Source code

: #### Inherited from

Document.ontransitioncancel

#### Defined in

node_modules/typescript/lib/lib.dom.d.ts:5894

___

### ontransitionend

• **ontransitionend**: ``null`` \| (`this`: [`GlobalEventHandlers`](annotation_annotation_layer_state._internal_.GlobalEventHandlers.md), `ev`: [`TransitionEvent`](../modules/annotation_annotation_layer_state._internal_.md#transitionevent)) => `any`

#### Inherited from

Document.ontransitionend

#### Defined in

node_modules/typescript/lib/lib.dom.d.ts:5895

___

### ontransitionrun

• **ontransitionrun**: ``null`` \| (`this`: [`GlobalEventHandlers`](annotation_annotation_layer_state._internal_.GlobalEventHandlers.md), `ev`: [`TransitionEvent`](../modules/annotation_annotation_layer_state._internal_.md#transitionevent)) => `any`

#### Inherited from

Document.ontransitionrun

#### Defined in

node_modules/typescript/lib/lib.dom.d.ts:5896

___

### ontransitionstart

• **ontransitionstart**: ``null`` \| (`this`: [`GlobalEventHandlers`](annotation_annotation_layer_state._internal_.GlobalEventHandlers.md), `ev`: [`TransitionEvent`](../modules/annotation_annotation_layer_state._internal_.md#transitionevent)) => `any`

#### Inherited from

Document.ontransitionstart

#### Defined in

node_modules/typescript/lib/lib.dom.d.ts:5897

▬▬▬

▶ [HOW TO COMPLETE THIS TASK]:
Check each line above for the string "typescript" and copy the ones that have it.

▶ [OUTPUT OF THE TASK]:
node_modules/typescript/lib/lib.dom.d.ts:5894
node_modules/typescript/lib/lib.dom.d.ts:5895
node_modules/typescript/lib/lib.dom.d.ts:5896
node_modules/typescript/lib/lib.dom.d.ts:5897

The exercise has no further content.